[The task]
Once the line containing "The ./manage.py is" is found in the entries below, reproduce it and every line after it, stopping at and including the line containing "permalink: s3-snapmirror/modify-policy-task.html"; reproduce nothing else, and keep each line exact.
═════ Exercise data
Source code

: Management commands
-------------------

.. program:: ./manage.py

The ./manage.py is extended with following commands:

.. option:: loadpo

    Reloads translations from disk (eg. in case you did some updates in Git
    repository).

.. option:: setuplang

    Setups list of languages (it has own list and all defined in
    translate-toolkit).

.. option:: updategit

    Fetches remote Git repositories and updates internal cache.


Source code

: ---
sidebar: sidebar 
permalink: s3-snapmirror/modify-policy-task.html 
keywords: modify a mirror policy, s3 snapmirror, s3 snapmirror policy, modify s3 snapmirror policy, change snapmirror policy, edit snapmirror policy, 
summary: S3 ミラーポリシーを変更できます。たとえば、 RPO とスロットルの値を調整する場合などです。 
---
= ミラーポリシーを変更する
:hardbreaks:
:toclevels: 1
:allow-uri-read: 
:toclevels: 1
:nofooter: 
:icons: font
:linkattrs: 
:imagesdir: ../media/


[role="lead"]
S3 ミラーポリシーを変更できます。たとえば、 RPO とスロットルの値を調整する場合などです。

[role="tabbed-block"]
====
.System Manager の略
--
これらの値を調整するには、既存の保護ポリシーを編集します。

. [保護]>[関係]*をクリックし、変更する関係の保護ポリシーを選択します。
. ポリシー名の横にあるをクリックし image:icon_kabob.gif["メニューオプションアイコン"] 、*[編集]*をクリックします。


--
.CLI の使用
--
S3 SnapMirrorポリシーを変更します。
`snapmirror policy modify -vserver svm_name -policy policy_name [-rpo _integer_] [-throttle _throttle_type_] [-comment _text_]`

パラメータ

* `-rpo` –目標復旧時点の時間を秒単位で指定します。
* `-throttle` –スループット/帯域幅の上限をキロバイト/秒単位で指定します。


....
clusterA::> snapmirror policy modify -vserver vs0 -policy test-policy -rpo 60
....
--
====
══════════
[Exercise answer]
The ./manage.py is extended with following commands:

.. option:: loadpo

    Reloads translations from disk (eg. in case you did some updates in Git
    repository).

.. option:: setuplang

    Setups list of languages (it has own list and all defined in
    translate-toolkit).

.. option:: updategit

    Fetches remote Git repositories and updates internal cache.


Source code

: ---
sidebar: sidebar 
permalink: s3-snapmirror/modify-policy-task.html 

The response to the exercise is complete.